The three speakers generated quite a lively discussion about what libraries should be doing regarding preservation. Some of the comments included: if we don’t preserve this who will, what are the priorities for preservation, libraries can’t dictate the terms of innovation, if people are being creative we need to figure out how to work with them, and what’s considered publication can be a squishy concept. Everyone seemed to agree that this was a hard conversation and one we need to have.
- Take-away: we should be something; something is better than nothing, or put another way, the perfect is the enemy of the good.
Advances in Scholarly Communication
Rebecca Kennison and Lisa Norberg, K | N Consultants, @KNConsultants
Rebecca and Lisa presented their white paper and addressed some of the issues that had been brought up about the plan. Their proposal is to develop a scholarly communication infrastructure for humanities and social sciences that would convert subscription journals and books to open access. They propose creating partnerships among scholarly societies, research libraries, and other institutional partners to encourage institutionally supported publishing and preservation, and to develop a sustainable funding model to support infrastructure.
The funding model includes annual or multi-year fees paid by all institutions (not libraries). The fee would be based on the number of students and full-time faculty. Even though some of the numbers seem quite high for large research universities, it’s still probably less than is currently being spent on the literature. That money goes toward a central fund. Institutions and societies then apply for funds through a grant process. Since one of the goals of the plan is sustainability, those grants are open-ended but do require ongoing oversight. The plan is intentionally incremental; right now they are looking for commitments of 10% of the total fee for a university.

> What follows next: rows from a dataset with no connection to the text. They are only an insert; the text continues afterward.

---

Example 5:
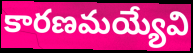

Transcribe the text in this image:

కారణమయ్యేవి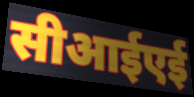
सीआईएईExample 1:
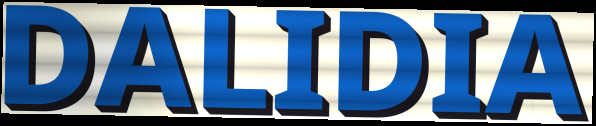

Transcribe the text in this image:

DALIDIA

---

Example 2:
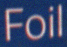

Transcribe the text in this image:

Foil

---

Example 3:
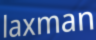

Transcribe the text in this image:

laxman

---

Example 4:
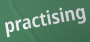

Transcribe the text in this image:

practising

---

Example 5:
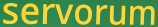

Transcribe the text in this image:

servorum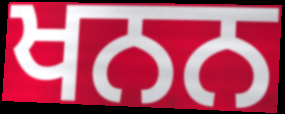
ਖਨਨ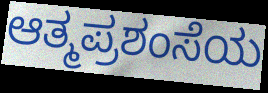
ಆತ್ಮಪ್ರಶಂಸೆಯ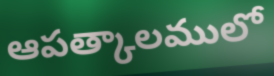
ఆపత్కాలములో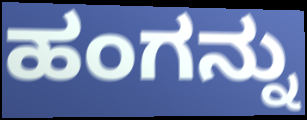
ಹಂಗನ್ನು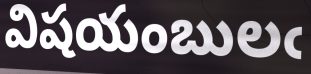
విషయంబులఁ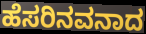
ಹೆಸರಿನವನಾದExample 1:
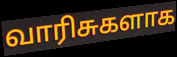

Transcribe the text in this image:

வாரிசுகளாக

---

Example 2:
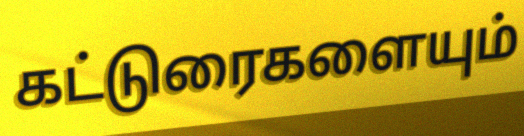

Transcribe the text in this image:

கட்டுரைகளையும்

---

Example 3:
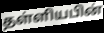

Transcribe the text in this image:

தள்ளியபின்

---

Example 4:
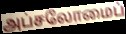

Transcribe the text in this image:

அப்சலோமைப்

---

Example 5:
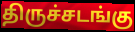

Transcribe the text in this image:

திருச்சடங்கு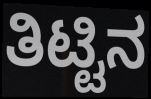
ತಿಟ್ಟಿನ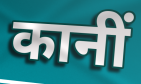
कानीं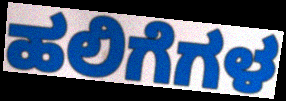
ಹಲಿಗೆಗಳ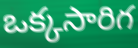
ఒక్కసారిగ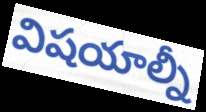
విషయాల్నీ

- Take-away: Sharing the products of scholarship is the responsibility of all institutions of higher learning. This is an audacious plan, but that’s what is needed.

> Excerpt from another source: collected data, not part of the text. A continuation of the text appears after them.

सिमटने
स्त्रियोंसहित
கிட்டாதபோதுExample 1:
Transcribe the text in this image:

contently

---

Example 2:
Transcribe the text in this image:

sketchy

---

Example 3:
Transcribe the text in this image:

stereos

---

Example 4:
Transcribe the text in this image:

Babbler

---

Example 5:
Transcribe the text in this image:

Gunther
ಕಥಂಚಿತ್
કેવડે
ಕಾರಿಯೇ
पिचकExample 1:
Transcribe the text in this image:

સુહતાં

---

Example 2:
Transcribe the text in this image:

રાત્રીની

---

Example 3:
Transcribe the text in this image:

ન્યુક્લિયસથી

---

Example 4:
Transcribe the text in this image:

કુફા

Mark Hahnel, figshare, @figshare
Mark gave a very engaging talk over dinner. Since it was dinner, I wasn’t taking notes, but I’ll try to summarize a couple high points. Publishers are making a lot of money off open access, mostly through APCs, but still not close to what they are making through traditional subscriptions. They (publishers) have obviously figured out a way of OA publishing that authors can use. If we don’t like what publishers are doing, then we need to do it better. And, the future is not going to be PDFs of articles made freely available. The future is going to be all the products of scholarship being shared, cue figshare.